INSTRUCTIONS TO FOLLOW: The entries should each be set down again precisely.
··· DATASET RECORDS
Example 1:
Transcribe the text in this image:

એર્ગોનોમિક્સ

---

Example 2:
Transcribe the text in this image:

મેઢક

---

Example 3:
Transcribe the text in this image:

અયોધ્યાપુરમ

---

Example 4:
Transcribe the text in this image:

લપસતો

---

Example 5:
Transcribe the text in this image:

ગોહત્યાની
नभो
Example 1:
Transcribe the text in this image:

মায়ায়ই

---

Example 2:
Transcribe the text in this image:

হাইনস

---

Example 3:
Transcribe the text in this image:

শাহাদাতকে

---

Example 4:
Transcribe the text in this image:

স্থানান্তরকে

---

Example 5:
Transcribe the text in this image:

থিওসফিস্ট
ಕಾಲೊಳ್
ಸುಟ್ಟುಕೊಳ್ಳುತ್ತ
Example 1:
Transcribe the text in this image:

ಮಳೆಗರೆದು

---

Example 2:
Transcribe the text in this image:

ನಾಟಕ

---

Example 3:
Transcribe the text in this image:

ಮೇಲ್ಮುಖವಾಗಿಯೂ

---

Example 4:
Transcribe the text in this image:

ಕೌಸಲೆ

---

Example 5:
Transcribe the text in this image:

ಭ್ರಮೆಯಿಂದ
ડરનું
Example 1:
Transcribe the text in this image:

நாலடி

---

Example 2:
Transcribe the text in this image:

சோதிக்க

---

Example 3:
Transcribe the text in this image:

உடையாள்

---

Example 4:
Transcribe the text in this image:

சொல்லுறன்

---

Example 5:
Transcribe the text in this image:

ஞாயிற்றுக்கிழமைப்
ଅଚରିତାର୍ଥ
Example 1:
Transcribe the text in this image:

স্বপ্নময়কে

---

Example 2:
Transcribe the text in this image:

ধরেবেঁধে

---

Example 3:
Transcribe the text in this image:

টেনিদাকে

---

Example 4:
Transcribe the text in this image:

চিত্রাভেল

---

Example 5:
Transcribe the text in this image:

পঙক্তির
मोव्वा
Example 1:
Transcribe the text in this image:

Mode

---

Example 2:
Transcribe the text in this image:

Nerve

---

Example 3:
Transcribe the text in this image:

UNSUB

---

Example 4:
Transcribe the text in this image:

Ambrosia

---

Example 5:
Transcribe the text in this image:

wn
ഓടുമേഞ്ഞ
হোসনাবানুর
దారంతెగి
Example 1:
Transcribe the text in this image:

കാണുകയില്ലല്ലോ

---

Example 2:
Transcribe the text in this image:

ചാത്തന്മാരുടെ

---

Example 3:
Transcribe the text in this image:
······
RESPONSE:
Example 1:
Transcribe the text in this image:

એર્ગોનોમિક્સ

---

Example 2:
Transcribe the text in this image:

મેઢક

---

Example 3:
Transcribe the text in this image:

અયોધ્યાપુરમ

---

Example 4:
Transcribe the text in this image:

લપસતો

---

Example 5:
Transcribe the text in this image:

ગોહત્યાની
नभो
Example 1:
Transcribe the text in this image:

মায়ায়ই

---

Example 2:
Transcribe the text in this image:

হাইনস

---

Example 3:
Transcribe the text in this image:

শাহাদাতকে

---

Example 4:
Transcribe the text in this image:

স্থানান্তরকে

---

Example 5:
Transcribe the text in this image:

থিওসফিস্ট
ಕಾಲೊಳ್
ಸುಟ್ಟುಕೊಳ್ಳುತ್ತ
Example 1:
Transcribe the text in this image:

ಮಳೆಗರೆದು

---

Example 2:
Transcribe the text in this image:

ನಾಟಕ

---

Example 3:
Transcribe the text in this image:

ಮೇಲ್ಮುಖವಾಗಿಯೂ

---

Example 4:
Transcribe the text in this image:

ಕೌಸಲೆ

---

Example 5:
Transcribe the text in this image:

ಭ್ರಮೆಯಿಂದ
ડરનું
Example 1:
Transcribe the text in this image:

நாலடி

---

Example 2:
Transcribe the text in this image:

சோதிக்க

---

Example 3:
Transcribe the text in this image:

உடையாள்

---

Example 4:
Transcribe the text in this image:

சொல்லுறன்

---

Example 5:
Transcribe the text in this image:

ஞாயிற்றுக்கிழமைப்
ଅଚରିତାର୍ଥ
Example 1:
Transcribe the text in this image:

স্বপ্নময়কে

---

Example 2:
Transcribe the text in this image:

ধরেবেঁধে

---

Example 3:
Transcribe the text in this image:

টেনিদাকে

---

Example 4:
Transcribe the text in this image:

চিত্রাভেল

---

Example 5:
Transcribe the text in this image:

পঙক্তির
मोव्वा
Example 1:
Transcribe the text in this image:

Mode

---

Example 2:
Transcribe the text in this image:

Nerve

---

Example 3:
Transcribe the text in this image:

UNSUB

---

Example 4:
Transcribe the text in this image:

Ambrosia

---

Example 5:
Transcribe the text in this image:

wn
ഓടുമേഞ്ഞ
হোসনাবানুর
దారంతెగి
Example 1:
Transcribe the text in this image:

കാണുകയില്ലല്ലോ

---

Example 2:
Transcribe the text in this image:

ചാത്തന്മാരുടെ

---

Example 3:
Transcribe the text in this image:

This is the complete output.